Van den Berg also captained the team that won the UEFA Women's Euro 2017 tournament. She made 4 appearances for the team at the tournament; starting 2 group stage games and being used as a substitute in two knockout games. After the tournament, the whole team was honoured by the Prime Minister Mark Rutte and Minister of Sport Edith Schippers and made Knights of the Order of Orange-Nassau.

She left the national team after the European cup and did not play on the 2019 World Cup silver medalist squad.

===International goals===
Scores and results list the Netherlands goal tally first.

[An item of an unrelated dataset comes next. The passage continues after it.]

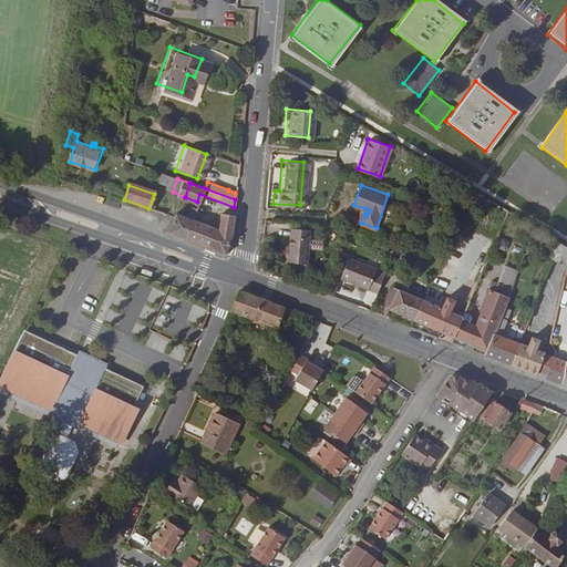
[(174,217),(169,234),(186,240),(192,219),(176,214),(174,217)]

| Goal | Date | Venue | Opponent | Score | Result | Competition |
| 1. | 21 September 2011 | TATA Steel Stadion, Velsen-Zuid, Netherlands | Serbia | 2–0 | 6–0 | 2013 UEFA Women's Euro qualification |
| 2. | 23 November 2013 | Stadion Woudestein, Rotterdam, Netherlands | Greece | 7–0 | 7–0 | 2015 FIFA Women's World Cup qualification |
| 3. | 5 April 2014 | Pankritio Stadium, Heraklion, Greece | 4–0 | 6–0 |
| 4. | 2 March 2016 | Kyocera Stadion, The Hague, Netherlands | Switzerland | 3–1 | 4–3 | 2016 UEFA Women's Olympic Qualifying Tournament |
| 5. | 6 March 2017 | Lagos Municipal Stadium, Lagos, Portugal | Sweden | 1–0 | 1–0 | 2017 Algarve Cup |
| 6. | 8 July 2017 | Sparta Stadion, Rotterdam, Netherlands | Wales | 5–0 | 5–0 | Friendly |

==Honours==
===Club===
- ADO Den Haag
- Eredivisie (1): 2011–12
- KNVB Women's Cup (1): 2011–12

- LSK Kvinner
- Toppserien (1): 2015
- Norwegian Women's Cup (1): 2015

===International===
- Netherlands
- UEFA Women's Euro (1): 2017

===Individual===
- Knight of the Order of Orange-Nassau: 2017

==Personal life==
Van den Berg is in a relationship with Spanish footballer Georgina Carreras.